WORK TO COMPLETE ▸
Find the line containing "left shoulder: (367, 103)" in the entries below. Restate it and each line after it, word for word, up to and including the line containing "left ankle: (355, 204)".

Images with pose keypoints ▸
○ ○ ○

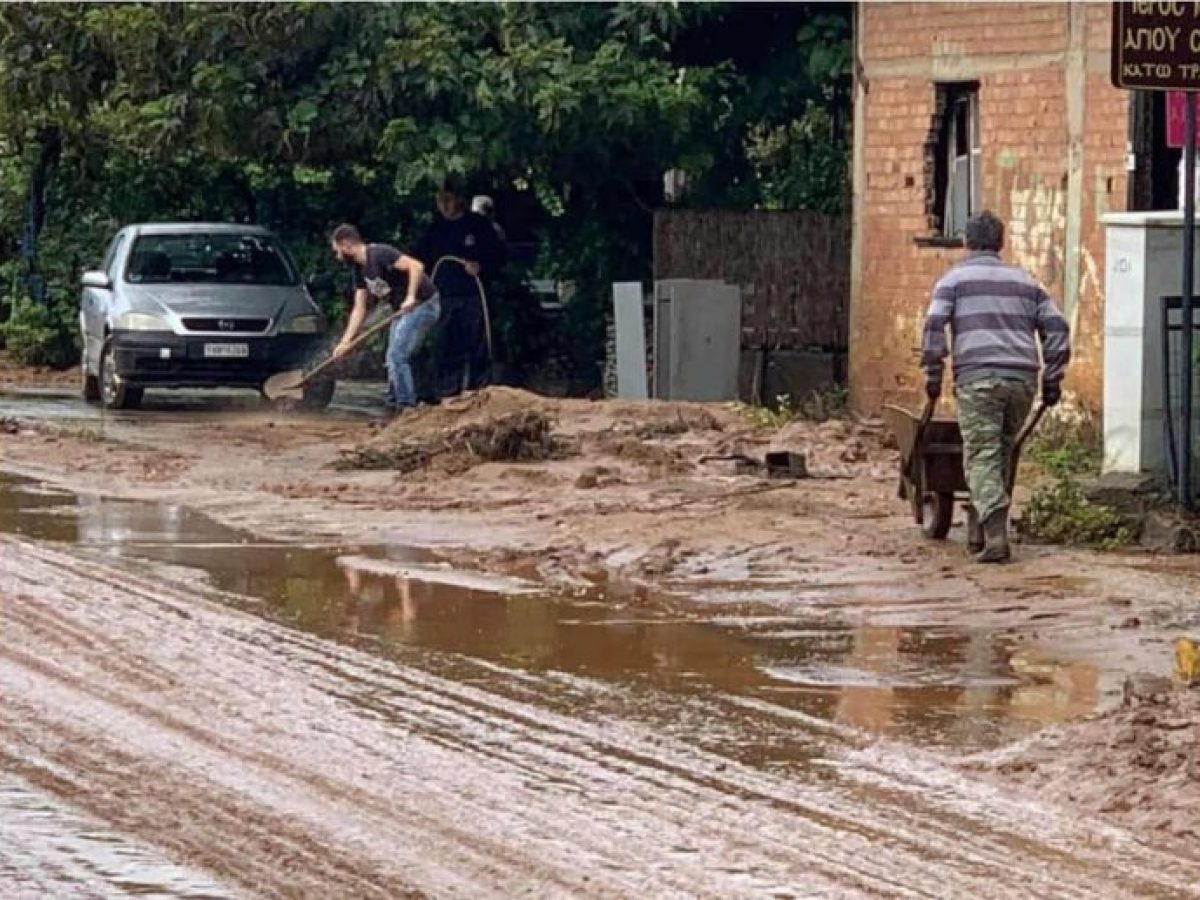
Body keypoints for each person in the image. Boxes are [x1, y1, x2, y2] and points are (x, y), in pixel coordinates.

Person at [921, 210, 1071, 563]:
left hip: (978, 377)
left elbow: (933, 325)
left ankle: (995, 537)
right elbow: (1057, 327)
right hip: (1022, 379)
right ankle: (980, 529)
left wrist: (932, 373)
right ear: (1000, 243)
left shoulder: (953, 280)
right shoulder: (1025, 282)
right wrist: (1052, 378)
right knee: (1003, 452)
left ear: (966, 242)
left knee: (982, 456)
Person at [329, 223, 441, 418]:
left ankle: (407, 409)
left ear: (347, 245)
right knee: (391, 357)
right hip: (402, 311)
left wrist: (410, 296)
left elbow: (416, 266)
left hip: (423, 305)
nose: (337, 257)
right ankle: (393, 406)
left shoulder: (380, 253)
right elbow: (359, 308)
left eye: (337, 251)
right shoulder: (359, 269)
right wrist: (345, 341)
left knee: (398, 355)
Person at [418, 180, 506, 398]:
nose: (444, 205)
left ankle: (479, 391)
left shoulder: (478, 225)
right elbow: (421, 260)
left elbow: (498, 256)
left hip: (474, 294)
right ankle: (446, 392)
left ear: (458, 200)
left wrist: (480, 266)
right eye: (440, 201)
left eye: (448, 200)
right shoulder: (434, 229)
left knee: (478, 343)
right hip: (444, 295)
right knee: (445, 344)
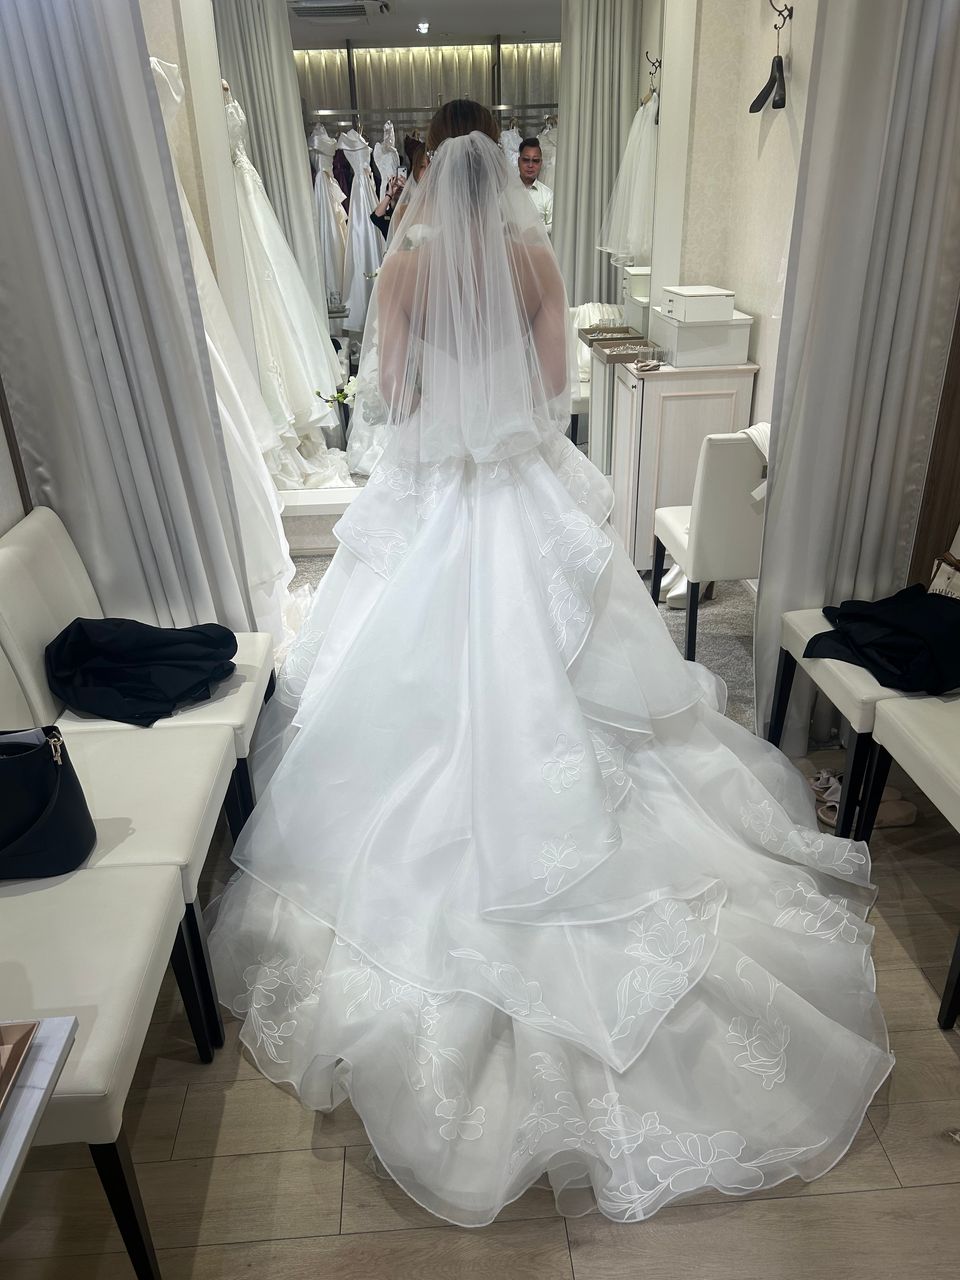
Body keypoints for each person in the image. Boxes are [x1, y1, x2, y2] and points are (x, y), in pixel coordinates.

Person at [208, 98, 892, 1228]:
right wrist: (498, 420)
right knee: (594, 697)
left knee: (395, 698)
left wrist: (444, 417)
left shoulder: (402, 272)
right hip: (520, 492)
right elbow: (552, 395)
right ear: (502, 169)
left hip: (438, 499)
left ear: (432, 171)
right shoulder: (533, 261)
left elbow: (394, 396)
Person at [518, 136, 553, 234]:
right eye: (526, 160)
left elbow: (554, 226)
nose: (530, 165)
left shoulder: (547, 195)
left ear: (541, 163)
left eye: (535, 161)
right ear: (518, 161)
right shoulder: (505, 192)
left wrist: (537, 230)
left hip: (537, 243)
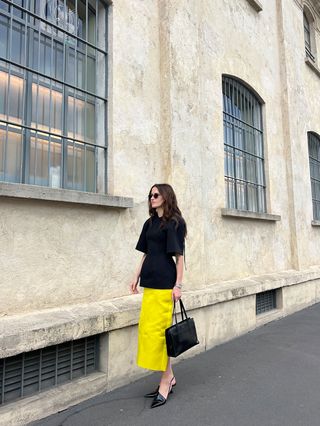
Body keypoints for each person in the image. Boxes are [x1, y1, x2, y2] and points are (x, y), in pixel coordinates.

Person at [130, 183, 187, 409]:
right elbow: (146, 253)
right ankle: (169, 377)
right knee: (149, 332)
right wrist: (135, 276)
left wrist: (178, 285)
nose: (151, 198)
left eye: (155, 195)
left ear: (165, 197)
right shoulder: (149, 223)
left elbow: (180, 257)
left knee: (161, 334)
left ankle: (165, 382)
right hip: (150, 284)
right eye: (150, 195)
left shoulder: (175, 223)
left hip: (165, 285)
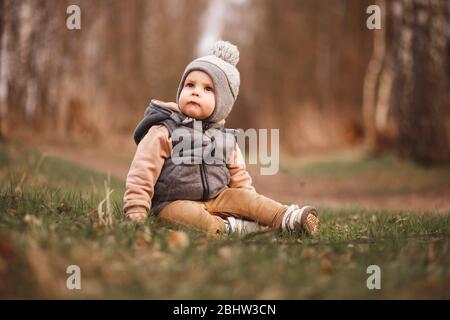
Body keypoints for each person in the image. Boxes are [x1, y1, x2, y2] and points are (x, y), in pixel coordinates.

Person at [123, 40, 319, 237]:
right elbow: (142, 172)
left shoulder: (227, 140)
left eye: (208, 89)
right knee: (186, 215)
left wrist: (248, 206)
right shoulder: (164, 129)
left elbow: (239, 179)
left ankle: (287, 218)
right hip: (172, 203)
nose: (196, 91)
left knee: (247, 199)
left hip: (218, 198)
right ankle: (230, 228)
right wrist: (136, 209)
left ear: (223, 103)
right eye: (190, 84)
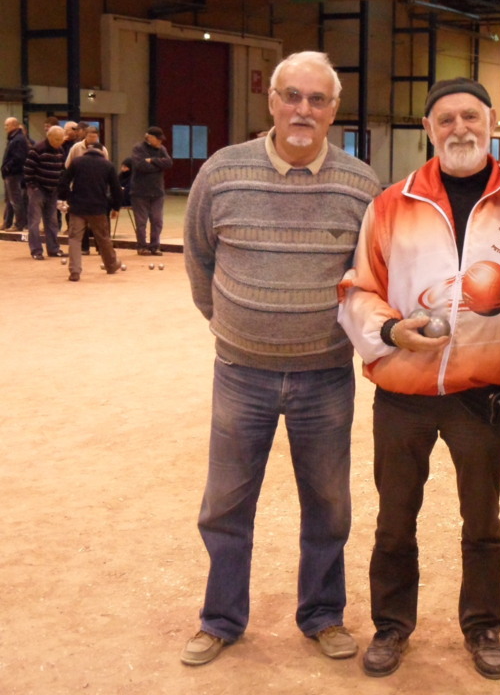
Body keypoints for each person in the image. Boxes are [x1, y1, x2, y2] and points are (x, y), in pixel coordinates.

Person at [337, 77, 500, 681]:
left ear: (491, 121)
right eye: (446, 119)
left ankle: (482, 627)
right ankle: (391, 626)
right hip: (402, 394)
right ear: (429, 130)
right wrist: (390, 331)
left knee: (483, 520)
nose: (460, 128)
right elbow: (358, 288)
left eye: (470, 117)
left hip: (482, 395)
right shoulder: (391, 203)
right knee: (395, 519)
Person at [181, 51, 381, 667]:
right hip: (241, 373)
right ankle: (221, 618)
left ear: (333, 111)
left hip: (326, 375)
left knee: (328, 502)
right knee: (226, 502)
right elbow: (198, 259)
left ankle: (322, 615)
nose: (303, 110)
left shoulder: (360, 183)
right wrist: (234, 323)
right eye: (292, 96)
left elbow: (371, 276)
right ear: (271, 101)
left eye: (316, 100)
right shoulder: (222, 172)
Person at [57, 142, 124, 280]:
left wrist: (67, 197)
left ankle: (75, 271)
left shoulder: (76, 162)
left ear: (87, 151)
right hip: (98, 208)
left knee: (75, 239)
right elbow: (116, 189)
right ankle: (111, 265)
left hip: (77, 207)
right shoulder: (107, 165)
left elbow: (63, 182)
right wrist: (115, 207)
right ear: (102, 153)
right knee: (103, 238)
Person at [22, 125, 66, 260]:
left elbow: (62, 170)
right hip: (38, 189)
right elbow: (28, 169)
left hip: (52, 190)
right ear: (49, 137)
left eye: (61, 139)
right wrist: (33, 187)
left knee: (52, 221)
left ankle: (53, 249)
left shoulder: (60, 150)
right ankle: (36, 251)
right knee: (35, 221)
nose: (59, 142)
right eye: (57, 139)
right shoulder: (37, 150)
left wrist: (59, 186)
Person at [130, 125, 172, 255]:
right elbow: (141, 166)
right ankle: (141, 246)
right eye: (158, 139)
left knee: (157, 221)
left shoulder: (161, 149)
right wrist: (159, 166)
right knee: (141, 222)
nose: (160, 142)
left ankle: (154, 246)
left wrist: (152, 160)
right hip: (140, 192)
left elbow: (169, 163)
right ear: (149, 137)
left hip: (157, 192)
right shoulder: (138, 149)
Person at [2, 117, 29, 231]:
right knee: (10, 200)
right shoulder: (14, 138)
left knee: (16, 200)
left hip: (14, 174)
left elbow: (19, 158)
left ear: (13, 125)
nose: (5, 128)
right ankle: (8, 222)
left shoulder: (18, 139)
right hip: (11, 174)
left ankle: (19, 224)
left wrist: (8, 168)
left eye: (7, 125)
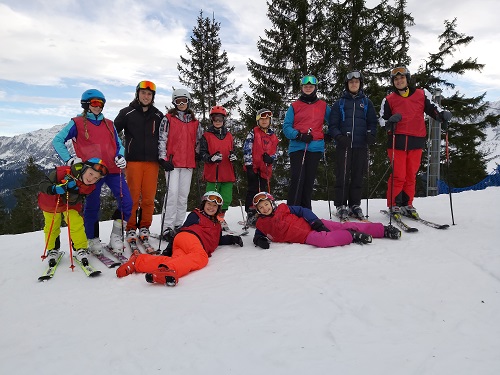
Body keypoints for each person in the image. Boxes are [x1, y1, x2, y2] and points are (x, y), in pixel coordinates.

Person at [52, 89, 133, 255]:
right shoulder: (76, 123)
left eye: (101, 103)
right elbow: (58, 140)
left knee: (127, 202)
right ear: (86, 104)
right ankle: (92, 238)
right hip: (91, 173)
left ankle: (116, 236)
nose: (98, 106)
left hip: (112, 169)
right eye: (94, 103)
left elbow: (119, 145)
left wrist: (121, 156)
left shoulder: (109, 124)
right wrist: (70, 160)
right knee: (92, 205)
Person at [115, 191, 244, 286]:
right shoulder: (196, 215)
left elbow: (217, 240)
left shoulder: (217, 225)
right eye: (209, 204)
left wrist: (232, 239)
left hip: (185, 246)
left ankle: (138, 262)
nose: (211, 208)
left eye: (214, 206)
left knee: (176, 260)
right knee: (201, 257)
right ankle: (168, 270)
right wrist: (169, 248)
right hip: (190, 238)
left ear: (218, 209)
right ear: (203, 204)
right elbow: (183, 229)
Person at [380, 67, 452, 218]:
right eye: (396, 79)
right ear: (393, 82)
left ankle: (407, 203)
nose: (399, 81)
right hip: (397, 142)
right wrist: (390, 121)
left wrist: (442, 115)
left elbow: (433, 109)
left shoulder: (421, 94)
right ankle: (394, 204)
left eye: (401, 78)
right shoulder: (389, 99)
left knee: (411, 174)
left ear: (407, 79)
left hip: (416, 140)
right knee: (399, 175)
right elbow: (382, 120)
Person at [251, 192, 401, 250]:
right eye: (261, 207)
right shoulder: (261, 224)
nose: (264, 208)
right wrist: (259, 241)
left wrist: (315, 222)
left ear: (272, 203)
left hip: (312, 223)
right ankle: (351, 236)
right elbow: (258, 234)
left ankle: (382, 230)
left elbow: (303, 210)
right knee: (324, 240)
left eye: (266, 204)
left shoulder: (284, 208)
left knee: (344, 225)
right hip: (304, 236)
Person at [114, 81, 164, 247]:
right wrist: (117, 152)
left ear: (153, 97)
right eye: (143, 93)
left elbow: (166, 137)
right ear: (137, 94)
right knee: (133, 196)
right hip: (133, 161)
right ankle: (130, 227)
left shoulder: (158, 115)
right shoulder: (127, 113)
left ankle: (144, 227)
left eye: (149, 94)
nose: (146, 96)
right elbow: (112, 133)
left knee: (149, 198)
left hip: (152, 162)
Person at [38, 158, 108, 266]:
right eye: (90, 174)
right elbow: (43, 184)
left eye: (95, 178)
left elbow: (77, 199)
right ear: (84, 169)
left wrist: (74, 190)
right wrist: (53, 188)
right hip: (51, 203)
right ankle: (52, 249)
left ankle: (80, 248)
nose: (91, 179)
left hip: (70, 205)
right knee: (52, 226)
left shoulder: (90, 187)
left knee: (76, 223)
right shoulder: (62, 172)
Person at [328, 71, 378, 221]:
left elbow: (372, 122)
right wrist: (338, 137)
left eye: (356, 82)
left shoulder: (367, 103)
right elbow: (333, 124)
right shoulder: (340, 103)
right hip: (344, 145)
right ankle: (341, 205)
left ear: (360, 84)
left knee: (358, 175)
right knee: (342, 175)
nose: (354, 84)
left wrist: (371, 135)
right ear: (347, 85)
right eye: (351, 82)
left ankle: (355, 204)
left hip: (360, 145)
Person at [158, 88, 203, 241]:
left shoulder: (195, 122)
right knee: (172, 195)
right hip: (172, 163)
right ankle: (167, 227)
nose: (182, 103)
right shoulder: (168, 119)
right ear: (174, 103)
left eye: (184, 100)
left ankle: (178, 225)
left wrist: (197, 153)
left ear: (188, 101)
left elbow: (198, 140)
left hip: (188, 163)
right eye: (178, 101)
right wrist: (162, 159)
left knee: (183, 196)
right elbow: (162, 139)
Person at [282, 75, 331, 209]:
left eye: (311, 86)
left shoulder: (323, 105)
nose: (308, 88)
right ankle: (292, 210)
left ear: (315, 88)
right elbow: (286, 127)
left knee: (309, 181)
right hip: (298, 147)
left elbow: (334, 120)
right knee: (297, 178)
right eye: (305, 86)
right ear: (302, 88)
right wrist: (299, 136)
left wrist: (330, 133)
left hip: (315, 148)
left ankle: (306, 211)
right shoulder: (294, 106)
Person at [199, 105, 236, 231]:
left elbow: (233, 150)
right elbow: (202, 154)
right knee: (211, 199)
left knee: (226, 198)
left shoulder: (229, 135)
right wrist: (210, 158)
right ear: (212, 120)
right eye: (215, 118)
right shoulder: (206, 136)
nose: (218, 121)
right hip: (213, 173)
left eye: (220, 119)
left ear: (224, 120)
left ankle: (220, 218)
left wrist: (233, 156)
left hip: (227, 172)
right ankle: (210, 219)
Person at [243, 108, 279, 227]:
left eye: (267, 119)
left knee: (264, 191)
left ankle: (265, 213)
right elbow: (247, 148)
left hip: (266, 168)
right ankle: (251, 214)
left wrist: (272, 158)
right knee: (253, 189)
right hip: (254, 167)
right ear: (258, 120)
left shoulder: (273, 135)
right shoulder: (253, 132)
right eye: (262, 119)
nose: (264, 121)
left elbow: (277, 151)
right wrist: (248, 165)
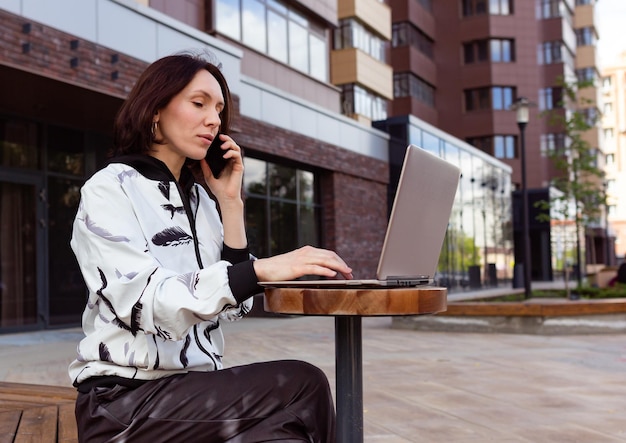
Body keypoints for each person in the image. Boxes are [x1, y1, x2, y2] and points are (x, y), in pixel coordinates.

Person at [69, 51, 353, 442]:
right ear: (155, 110)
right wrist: (261, 269)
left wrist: (231, 203)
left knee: (286, 436)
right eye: (199, 103)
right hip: (123, 403)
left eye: (219, 109)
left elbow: (235, 306)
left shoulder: (201, 201)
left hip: (191, 394)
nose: (214, 119)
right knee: (303, 385)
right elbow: (147, 304)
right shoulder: (110, 188)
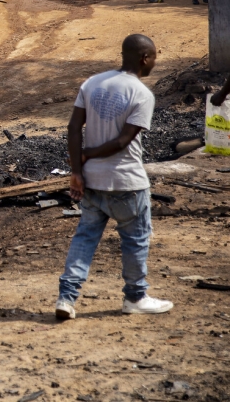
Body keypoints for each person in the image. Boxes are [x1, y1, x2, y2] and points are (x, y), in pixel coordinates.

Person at [56, 34, 173, 320]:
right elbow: (122, 142)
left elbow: (73, 128)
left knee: (84, 238)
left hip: (92, 182)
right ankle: (135, 297)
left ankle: (66, 298)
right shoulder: (142, 94)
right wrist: (86, 155)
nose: (155, 62)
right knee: (135, 239)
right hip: (127, 182)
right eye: (155, 57)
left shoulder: (93, 83)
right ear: (145, 58)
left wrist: (77, 170)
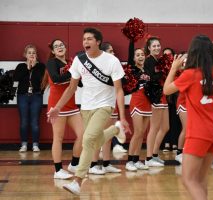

○ ○ ○

RESPONSE ▸
left shoulder: (367, 103)
right elbow: (333, 124)
right shoulder: (340, 103)
right hip: (344, 145)
right ankle: (341, 205)
left ear: (360, 84)
left knee: (358, 175)
right knee: (342, 175)
nose: (354, 84)
left wrist: (371, 135)
right ear: (347, 85)
right eye: (351, 82)
left ankle: (355, 204)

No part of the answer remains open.